5.0 mm, prepreg material thickness 0.2 mm, surface plates 5a, 5
When the thickness of b is 0.6 mm and the total thickness of the panel is 27.0 mm, the bending rigidity of the panel is 1.95 × 10 ⁶ Kg / mm, whereas the bending rigidity of the panel of this embodiment is 3.52 × 10 5. ⁶ Kg
Since it is as large as / mm, a span of 580 mm is sufficient for the strut 2 to achieve the same amount of deflection. Therefore, due to the weight reduction of the panel itself and the reduction of columns, compared to the conventional floor structure,
Weight reduction of about 16% is possible. The contents of this weight reduction are shown in Table 2 below.

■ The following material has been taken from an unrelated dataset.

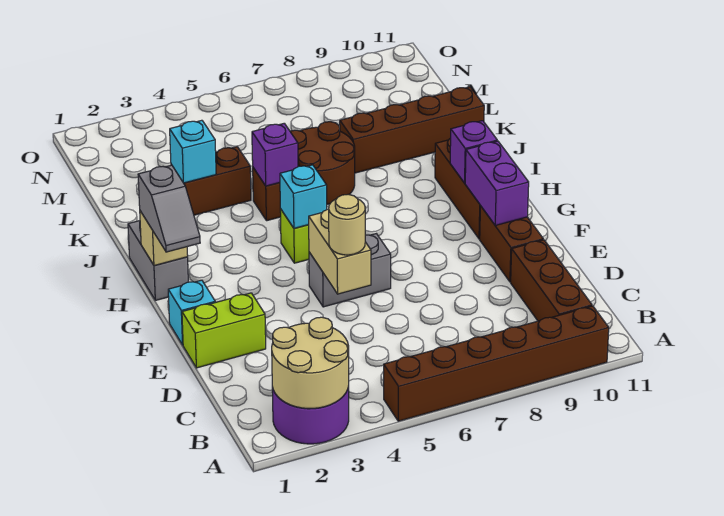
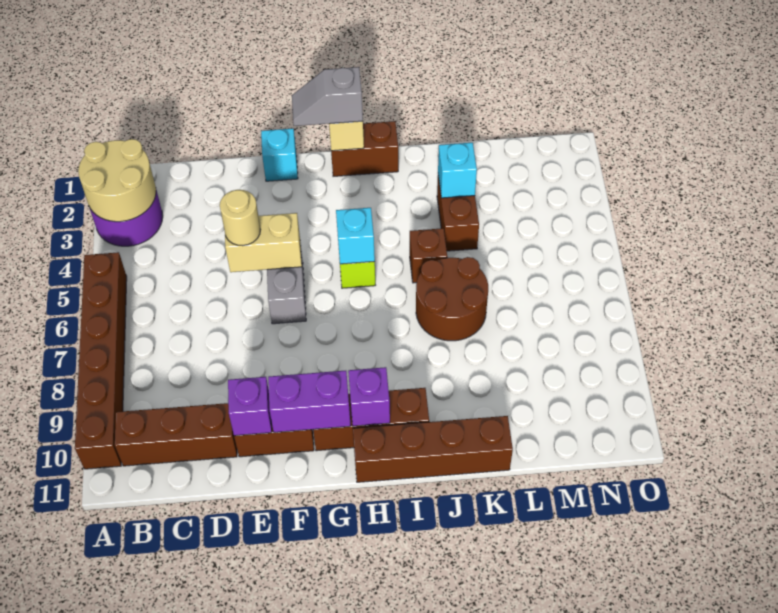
lime 1x2 brick [182,293,266,368] -> none
grey 1x2 brick [128,221,188,300] -> brown 1x2 brick [331,121,398,176]
purple 1x1 brick [252,123,298,186] -> purple 1x1 brick moved to [228,377,272,436]
brown 1x4 brick [340,87,484,173] -> brown 1x4 brick turned to [353,416,513,482]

[0014] According to the present invention, surface plates 5a and 5b are laminated via a fiber reinforced resin layer 4 such as a prepreg material in which fibers are arranged in one direction on both surfaces of a honeycomb core as described above, and the laminated body is heated under pressure. By integrally molding the honeycomb core, the fiber-reinforced resin layer 4, and the surface plates 5a and 5b, the honeycomb sandwich panel 1 can be thinned by the increase in bending rigidity due to the fiber-reinforced resin layer 4. Moreover, the weight can be reduced.

[0015]

As described above, according to the present invention, in a honeycomb sandwich panel formed by integrally disposing surface plates on both sides of a honeycomb core as described above, the honeycomb core and the surface plate are unidirectionally arranged. Since the fiber reinforced resin layer in which the fibers are arranged is integrally formed, it is possible to increase the rigidity of the sandwich panel and to reduce the thickness by reducing the plate thickness.

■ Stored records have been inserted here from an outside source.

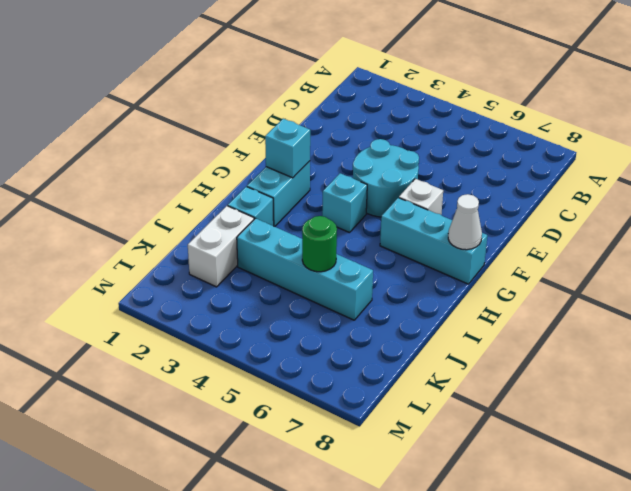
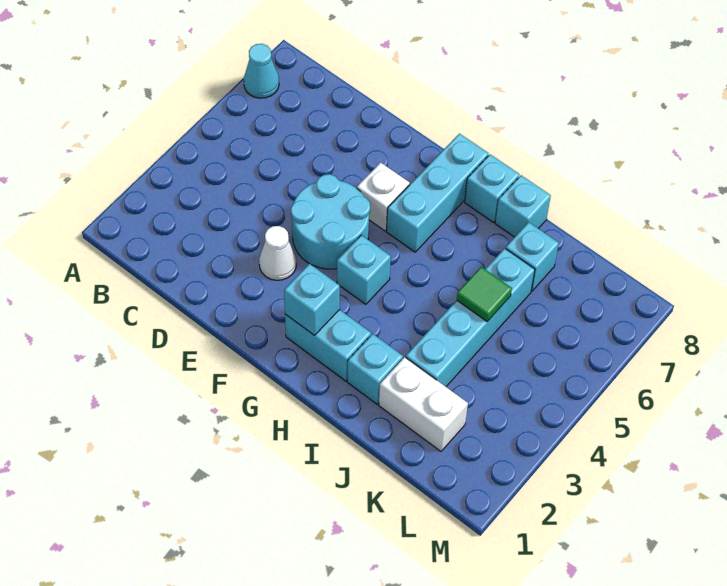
none -> cyan 1x1 cone [244,44,279,98]
white 1x1 cone [448,194,482,250] -> white 1x1 cone moved to [259,226,296,280]
none -> cyan 1x1 brick [465,154,519,222]
none -> cyan 1x1 brick [495,175,551,237]
green 1x1 round brick [302,216,337,272] -> green 1x1 tile [457,267,512,321]
none -> cyan 1x1 brick [506,222,559,291]

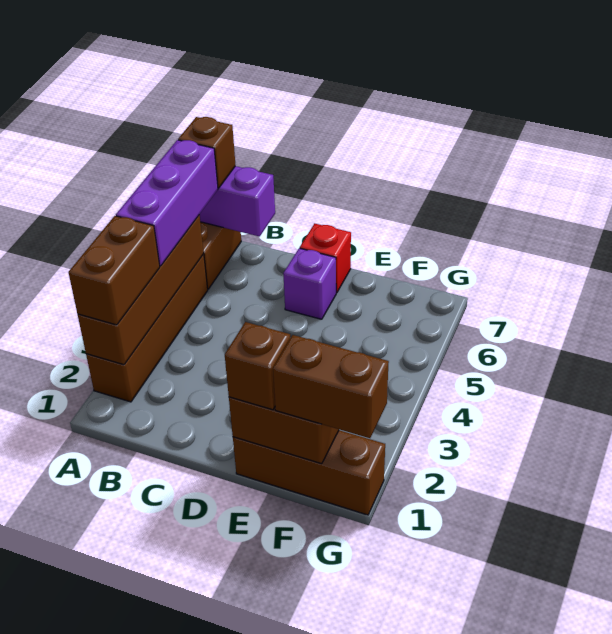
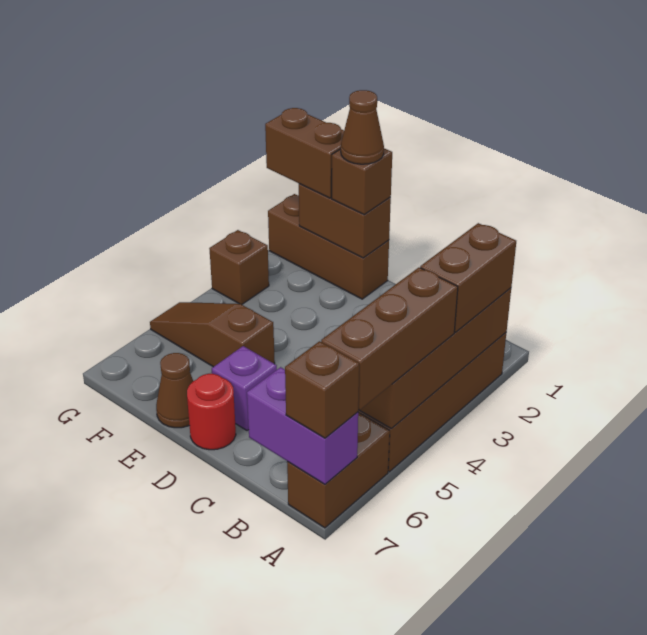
purple 1x3 brick [116,140,218,266] -> brown 1x3 brick [321,268,458,410]
red 1x1 brick [300,224,351,293] -> red 1x1 round brick [187,374,236,450]
none -> brown 1x1 cone [341,90,384,164]
none -> brown 1x3 slope [150,302,275,367]
none -> brown 1x1 cone [156,353,193,428]
none -> brown 1x1 brick [209,230,269,305]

[Brief description of drawings]

FIG. 1 is a partially enlarged sectional view of a honeycomb sandwich panel embodying the present invention.

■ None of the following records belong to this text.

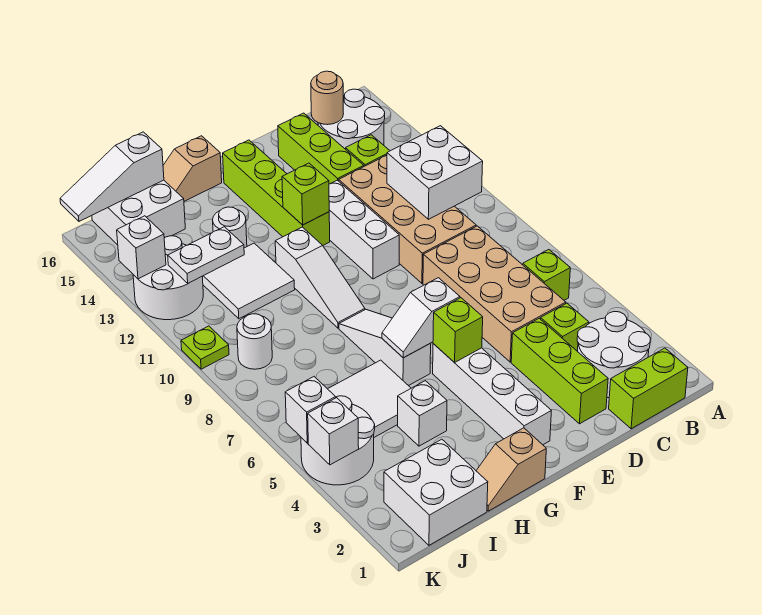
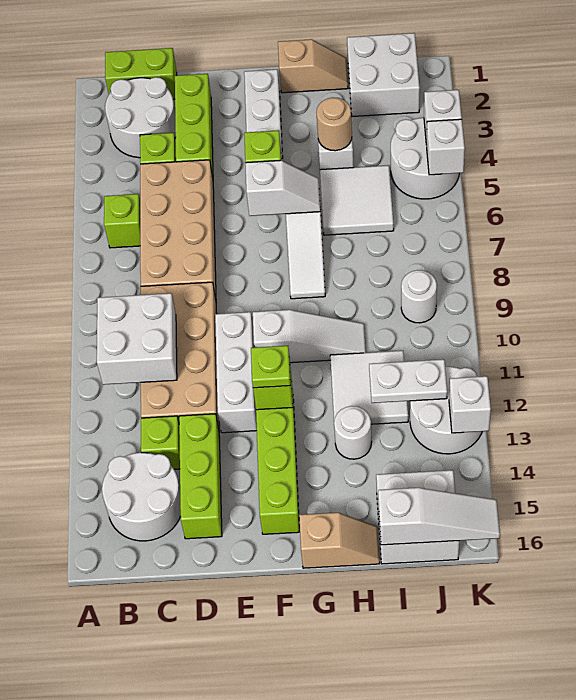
tan 1x1 round brick [311,71,343,125] -> tan 1x1 round brick moved to [316,98,352,151]
white 1x3 slope [275,227,365,328] -> white 1x3 slope turned to [253,310,366,363]
lime 1x1 plate [181,326,229,369] -> lime 1x1 plate moved to [251,346,290,388]

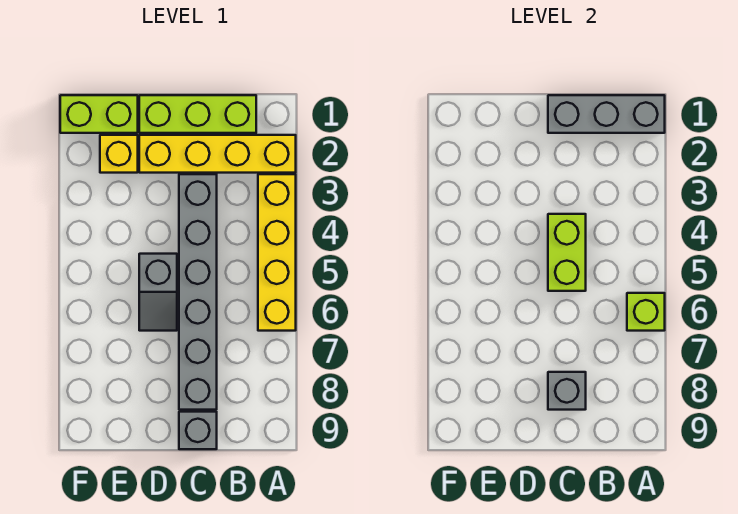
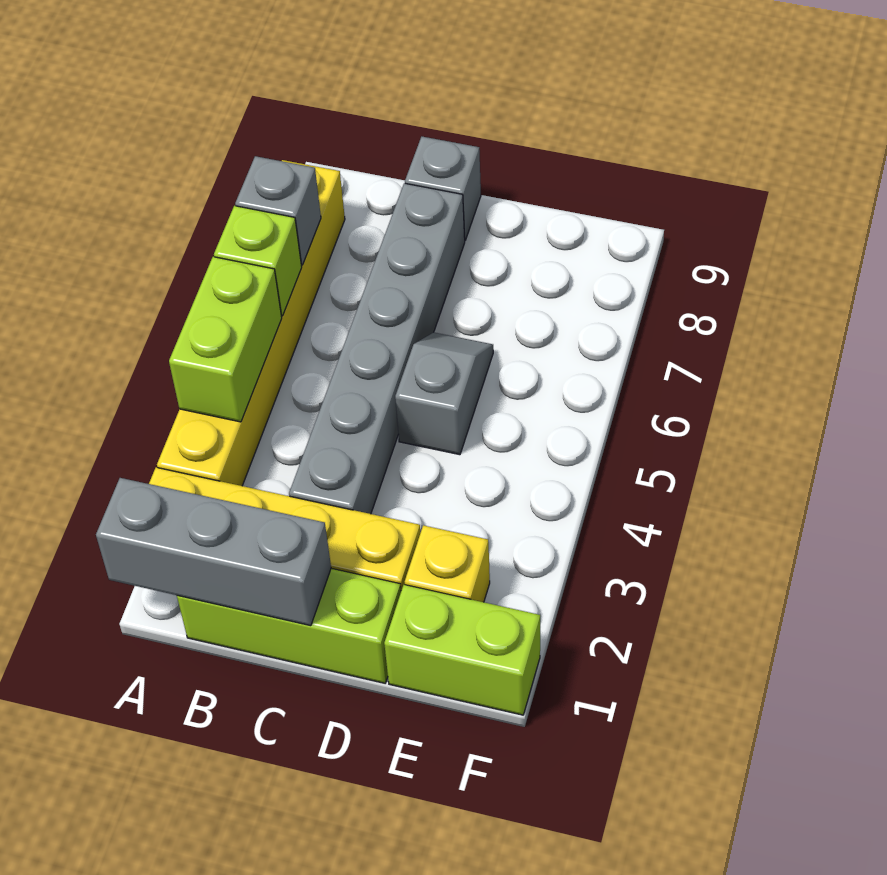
yellow 1x4 brick [258,174,296,331] -> yellow 1x6 brick [157,160,345,486]
lime 1x2 brick [548,214,586,291] -> lime 1x2 brick moved to [169,257,282,422]
grey 1x1 brick [548,372,586,410] -> grey 1x1 brick moved to [235,156,321,265]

FIG. 2 is a plan view of a honeycomb sandwich panel installed on columns.

FIG. 3 is a side view taken along the line AA of FIG.

FIG. 4 is an explanatory view of a high modulus type unidirectional prepreg reinforcing panel according to the present invention.

FIG. 5 is an explanatory view of a conventional aluminum honeycomb sandwich panel.

[Explanation of symbols]

1 Honeycomb Sandwich Panel 2 Struts 3 Honeycomb Core 4 Fiber Reinforced Resin Sheets 5a, 5b Surface Plate 6 Fibers

Claims (4)

[Claims] 1. A honeycomb sandwich panel formed by integrally disposing surface plates on both sides of a honeycomb core, wherein a fiber reinforced resin layer in which fibers are arranged in one direction between the honeycomb core and the surface plate. A honeycomb sandwich panel characterized by being integrally formed. 2. The surface plate has a tensile elastic modulus of 7,000 to 7,
It is an aluminum plate of 600 Kgf / mm ² , the fiber of the fiber reinforced resin layer is carbon fiber, the resin is a thermosetting resin such as epoxy resin, as a carbon fiber reinforced prepreg,
The honeycomb sandwich panel according to claim 1, which has a tensile elastic modulus of 18,000 Kgf / mm ² or more after being cured. 3. A surface plate is laminated on both sides of a honeycomb core via a fiber reinforced resin layer in which fibers are arranged in one direction, and the laminated body is heated under pressure to heat the honeycomb core, the fiber reinforced resin layer and the surface plate. A method for manufacturing a honeycomb sandwich panel, which comprises integrally molding and. 4. The method for manufacturing a honeycomb sandwich panel according to claim 3, wherein a prepreg material is used for the fiber reinforced resin layer.